Estratto della fonte -
·····

Passeggiare fra i padiglioni affollati della Fiera del Libro di Torino, dedicata quest'anno all'Egitto, è stata un'esperienza entusiasmante: migliaia di libri accatastati negli stand, 1400 espositori, la gente che si affolla per
curiosare, sfogliare, comprare volumi ed anche per incontrare da vicino autori e politici intervenuti. L'odore della carta ha un fascino irresistibile.
Fra le centinaia di incontri che si sono svolti, a ritmo serrato, nelle numerose sale appositamente predisposte ne segnaliamo due, uno con lo storico israeliano Ilan Pappè che sostiene la tesi di un processo di vera e propria pulizia etnica dei palestinesi pianificato a tavolino dalla leadership ebraica a partire dagli anni '30 del secolo scorso, e il secondo cui ha partecipato David Bidussa, sulla figura di Carlo Levi.
 
Tre esperti e un interrogativo a cui rispondere: cosa significa dire fare storia sulla Palestina? Nella sala blu della Fiera internazionale del libro la giornalista Paola Caridi  corrispondente dal Cairo dal 2001 al 2003  e attualmente corrispondente da Gerusalemme, Kalhed Fuad Allam professore di sociologia del mondo musulmano e di storia e istituzioni dei paesi islamici all'Università di Trieste e islamistica all'Università di Urbino e Ilan Pappè discusso storico israeliano per le sue tesi estreme sulla Storia dello Stato di Israele, già professore a Haifa, e attualmente professore di storia all'Università di Exter in Inghilterra, hanno cercato di approfondire le ragioni che sono alla base del conflitto mediorientale traendo spunto dall'ultimo libro dello storico Pappè dal titolo piuttosto provocatorio: La pulizia etnica della Palestina.
E' possibile interpretare la storia secondo parametri che si usano per altri contesti sociali ed applicarli al medioriente? Domanda Paola Caridi.
 "Gli israeliani e i palestinesi ritengono di far parte di una realtà unica che non esiste in alcuna altra parte del mondo, risponde Pappè, e proprio uno dei miei obiettivi è convincerli che non esiste una situazione unica, ma che questa realtà è simile a molte altre e quindi risolvibile.
E' più difficile far capite tutto questo agli israeliani piuttosto che ai palestinesi, è difficile far capire loro che non sono stati gli unici ad andare su una terra e a impossessarsene, dicendo che quella terra non era di nessuno, che non sono stati gli unici a dover lasciare il proprio paese d'origine per un paese straniero.

·····

Voci registrate -
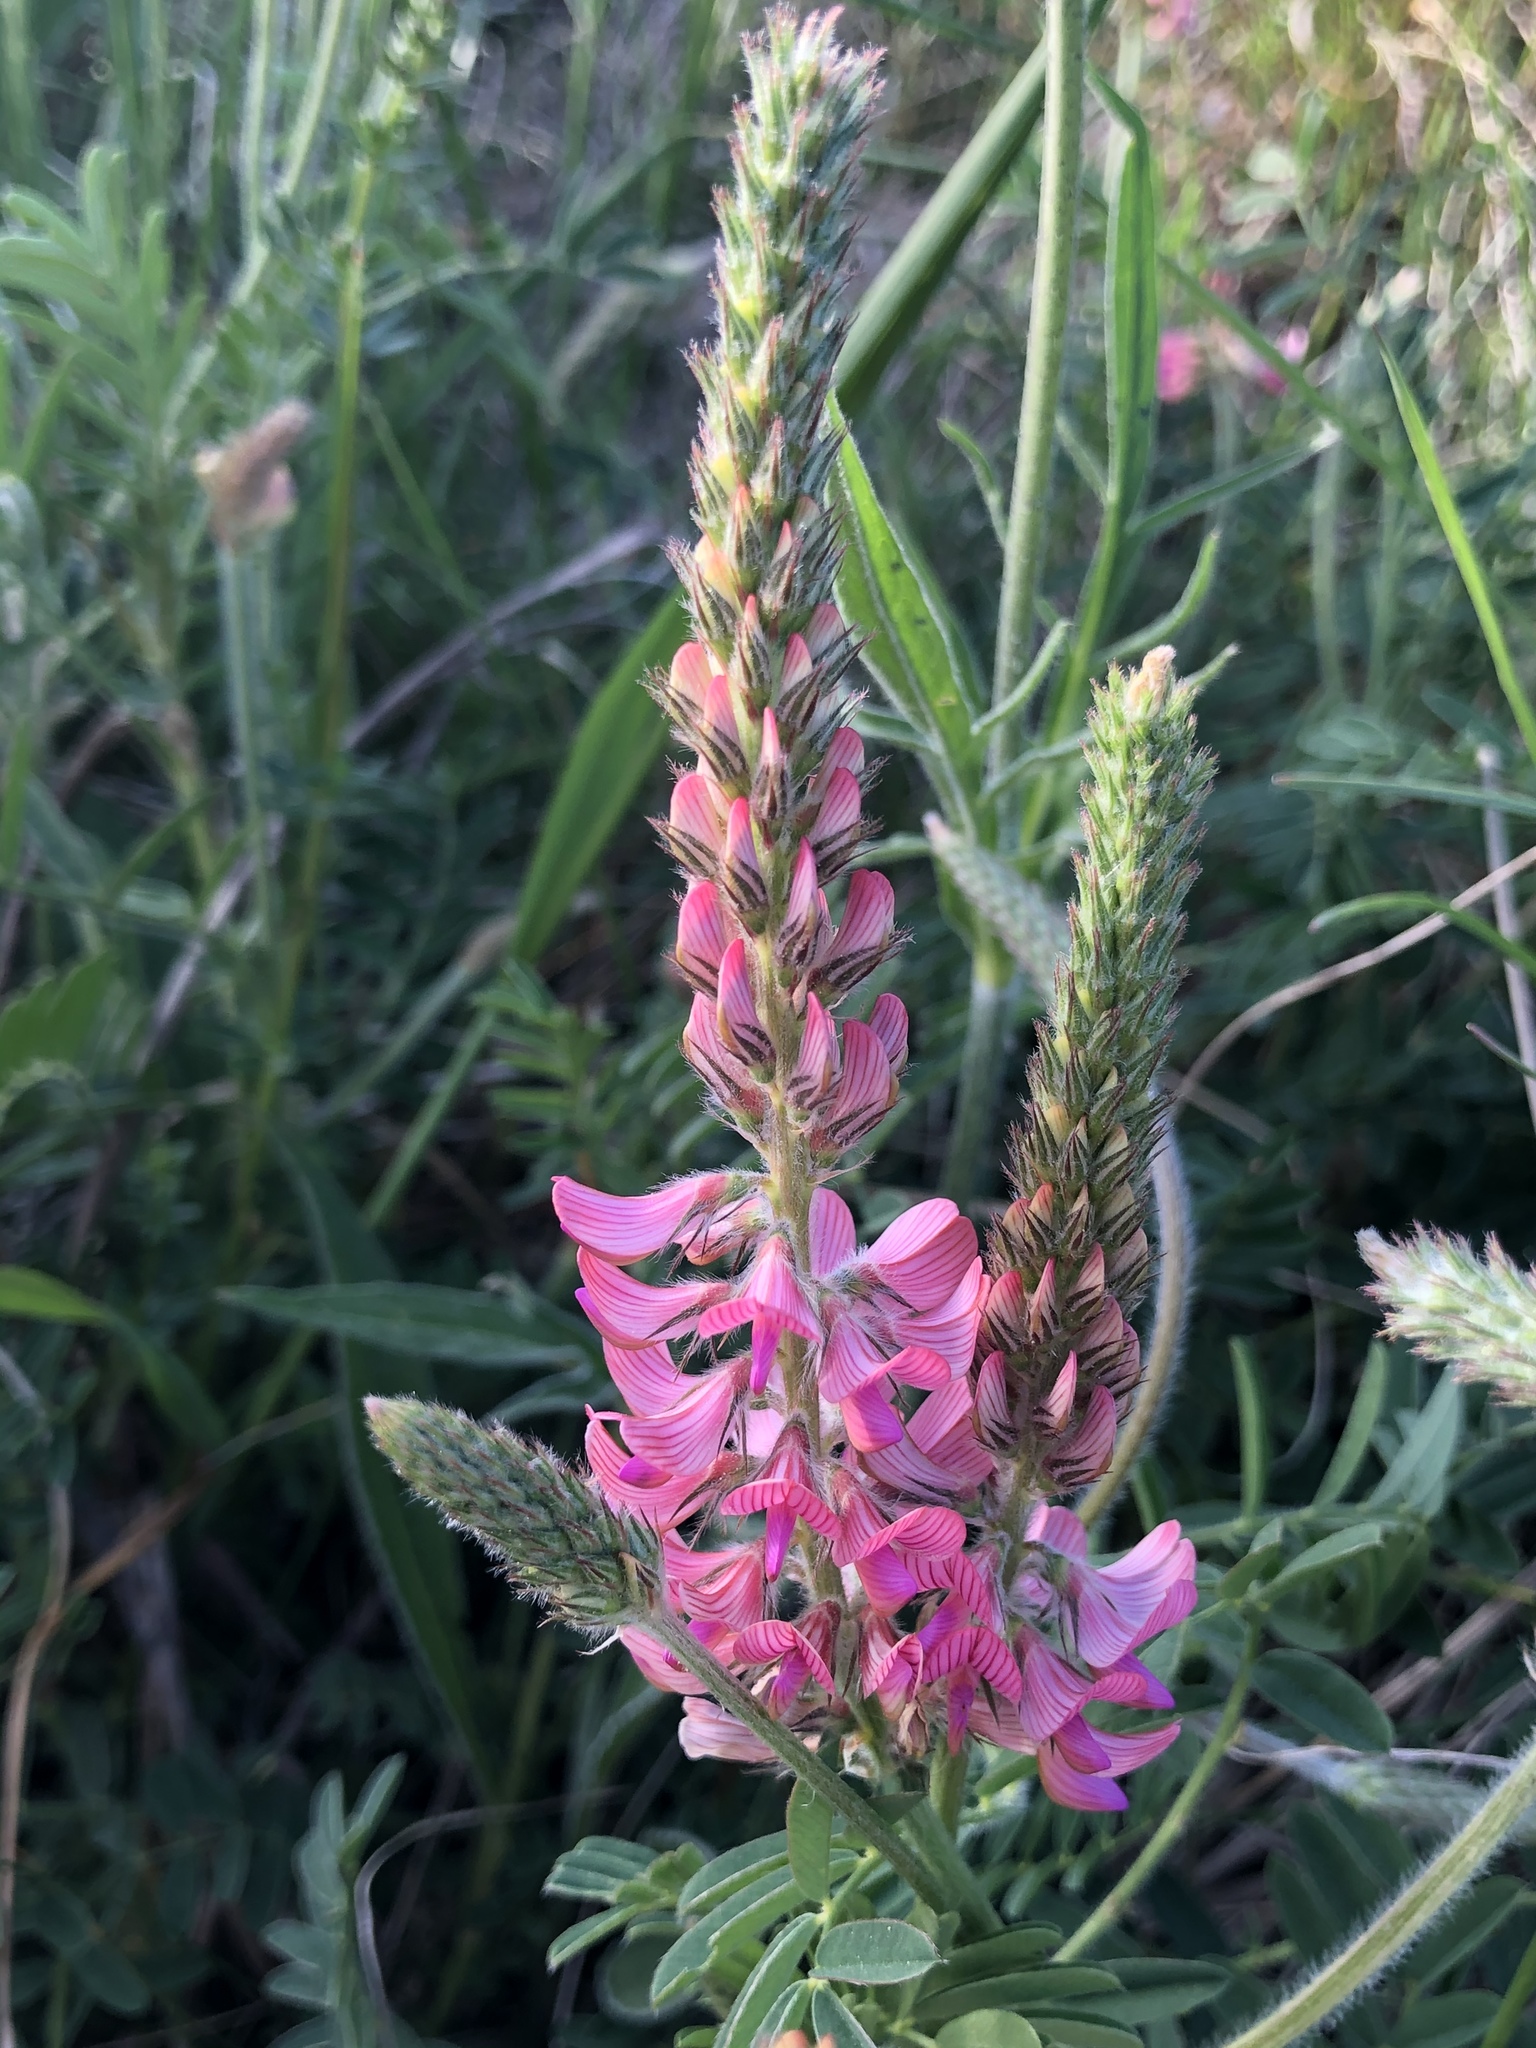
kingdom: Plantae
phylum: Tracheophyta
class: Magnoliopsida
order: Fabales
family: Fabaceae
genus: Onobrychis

·····

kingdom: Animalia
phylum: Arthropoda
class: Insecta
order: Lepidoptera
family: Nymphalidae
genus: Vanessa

·····

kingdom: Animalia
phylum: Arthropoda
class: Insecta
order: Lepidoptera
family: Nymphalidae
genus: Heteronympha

·····

Compito da svolgere - Prosegua l'articolo sulla Fiera del Libro di Torino e sull'incontro con Ilan Pappè, riprendendo dopo l'ultima frase riportata. Per lo svolgimento non è necessario consultare le voci.

Risultato -
Nel 1948 gli ebrei erano un terzo della popolazione in Palestina e ritenevano che solo uno Stato interamente ebraico avrebbe garantito loro la sicurezza e hanno utilizzato la forza per affermare il loro volere. L'utilizzo della forza, dice Pappè,  si chiama pulizia etnica".
Secondo Kalhed Fuad Allam questa è una tesi molto forte che rimanda a passaggi storici drammatici, fra la fine dell' 800 e  e gli inizi del 900 c'è qualcosa che cambia nella mentalità generale, si disgregano due grandi imperi. In Europa, alla fine della Prima Guerra Mondiale, muore l'impero austroungarico  e muore nel 1924 l'impero ottomano è lì che avviene quella che Allam definisce "un'insostenibile leggerezza della storia" perché i politici non si rendono conto di quello che sta avvenendo.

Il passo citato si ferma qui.